Bruno Rodríguez, Daniel Ortega, Miguel Díaz-Canel y Nicolás Maduro en La Habana.-

 

 

Pese a la pérdida de miembros, el grupo no hace autocrítica y culpa de todo a EEUU.

 
EFE, La Habana 

—La Alianza Bolivariana para los Pueblos de América (ALBA), reducida por las salidas de Ecuador en 2018 y Bolivia hace un mes, cerró filas este sábado en La Habana anunciando planes para relanzar antiguos programas sociales y energéticos “de integración”, reporta EFE.

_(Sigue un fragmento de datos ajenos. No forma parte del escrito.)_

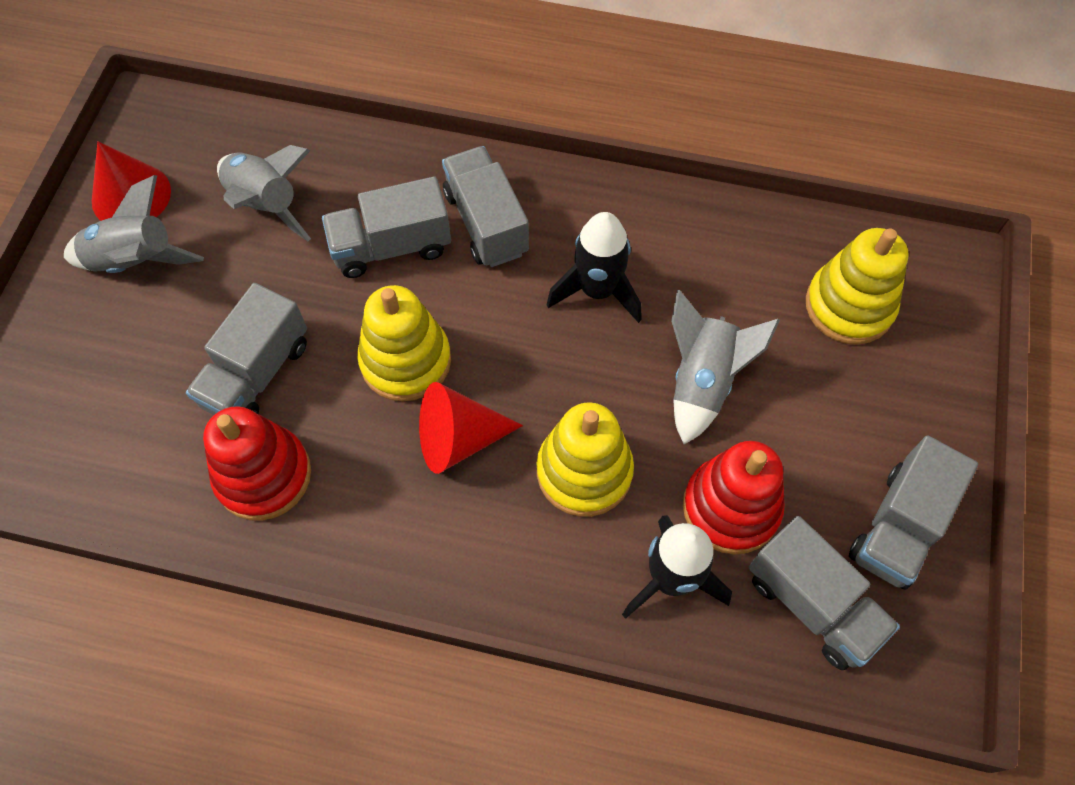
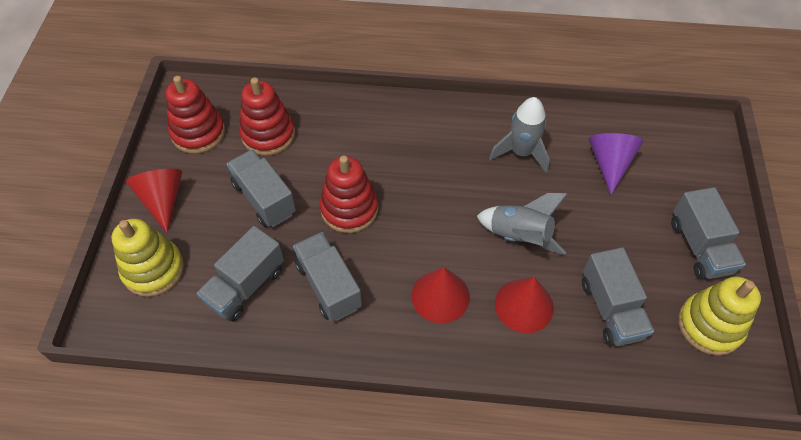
black rocket: [546,212,641,323] [622,515,732,619] = 2 -> none = 0
grey rocket: [64,175,204,273] [217,145,311,241] [671,290,780,444] = 3 -> [477,193,568,255] [489,97,550,173] = 2
purple cone: none = 0 -> [589,133,644,195] = 1
red cone: [92,142,171,221] [419,382,523,474] = 2 -> [126,169,183,233] [412,267,470,323] [495,277,554,333] = 3
red stacking toy: [203,406,311,521] [683,441,785,555] = 2 -> [166,76,225,154] [239,78,295,156] [320,155,378,233] = 3
yellow stacking toy: [357,285,451,401] [536,402,634,517] [806,228,909,345] = 3 -> [112,219,184,297] [678,277,761,355] = 2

A la cita, que celebró el 15 aniversario del bloque, asistieron los gobernantes de Cuba, Miguel Díaz-Canel; Venezuela, Nicolás Maduro; Nicaragua, Daniel Ortega, y el primer ministro de San Vicente y las Granadinas, Ralph Gonsalves, además de representantes del resto de los países miembros.

Los líderes se reunieron a puerta cerrada, pero en un breve discurso en el acto de clausura Nicolás Maduro anunció el relanzamiento el año que viene del proyecto Petrocaribe, del programa oftalmológico Misión Milagro (con médicos cubanos) y de las iniciativas del ALBA Cultural.

El proyecto Petrocaribe data de 2005 y su revitalización se produce en medio de presiones de Estados Unidos sobre la industria petrolera venezolana mediante sanciones a la estatal PDVSA y a los buques y navieras que transporten combustible de ese país, especialmente hacia Cuba.

El intento de resucitarlo se produce asimismo en medio de la debacle económica venezolana, y una caída drástica de la producción de petróleo en el país sudamericano, donde en los últimos días se han visto largas colas para repostar gasolina.

La diplomacia petrolera —este programa de suministro de crudo venezolano en condiciones ventajosas— ha sido clave para granjearle al chavismo el respaldo político de los países del Caribe beneficiados por la iniciativa, en especial en instancias multilaterales como la Organización de Estados Americanos (OEA).

En las actuales circunstancias, sin embargo, no queda claro cómo podrá Caracas cumplir sus compromisos.

En la declaración aprobada el sábado, los líderes del ALBA critican a Washington por responsabilizar a la izquierda latinoamericana, y en particular a los gobiernos de Venezuela y Cuba, de las protestas populares que han encendido la región en los últimos meses, especialmente en Chile, Ecuador, Bolivia y Colombia.

Lo consideran una “tergiversación vergonzosa de la realidad latinoamericana por Estados Unidos”, cuya política hacia la región califican de “agresiva e intervencionista”.

“Denunciamos la falsedad estadounidense de atribuir a miembros de esta Alianza la responsabilidad en la organización de las masivas protestas populares que se han extendido por la región, lo que persigue ocultar el fracaso de las gestiones de gobiernos neoliberales plegados a los requerimientos de Washington”, señalan en la declaración.

“Repudiamos los autoproclamados paladines de los derechos humanos y la democracia, que acuden cada vez más a la militarización y a la represión para sostener el modelo neoliberal en crisis”, añaden.

Asimismo, reiteran su solidaridad con Venezuela ante los “ataques imperialistas”, expresan oposición al embargo estadounidense a Cuba, rechazo a los “intentos desestabilizadores” en Nicaragua y condenan el supuesto “golpe de Estado” contra Evo Morales en Bolivia, del cual también responsabilizan a la Casa Blanca.

“Con el propósito de recuperar los espacios conquistados por gobiernos progresistas, el Gobierno de Estados Unidos, en contubernio con las oligarquías de la región, revive métodos que parecían superados en la historia de América Latina y aplica nuevas fórmulas de la llamada guerra no convencional”, insisten los gobernantes, quienes, según lo que ha trascendido, no hicieron ninguna autocrítica.

El ALBA reúne, junto a Venezuela y Cuba, a Antigua y Barbuda, Dominica, Nicaragua, Santa Lucía, San Vicente y las Granadinas, Granada y San Cristóbal y Nieves.

Ecuador se retiró el año pasado debido a que el Gobierno del actual presidente Lenín Moreno no respalda la posición del ALBA frente a la crisis en Venezuela y las protestas en Nicaragua.

Bolivia lo hizo hace un mes por decisión del Ejecutivo interino que asumió el poder en ese país tras la renuncia de Evo Morales, forzada por los militares.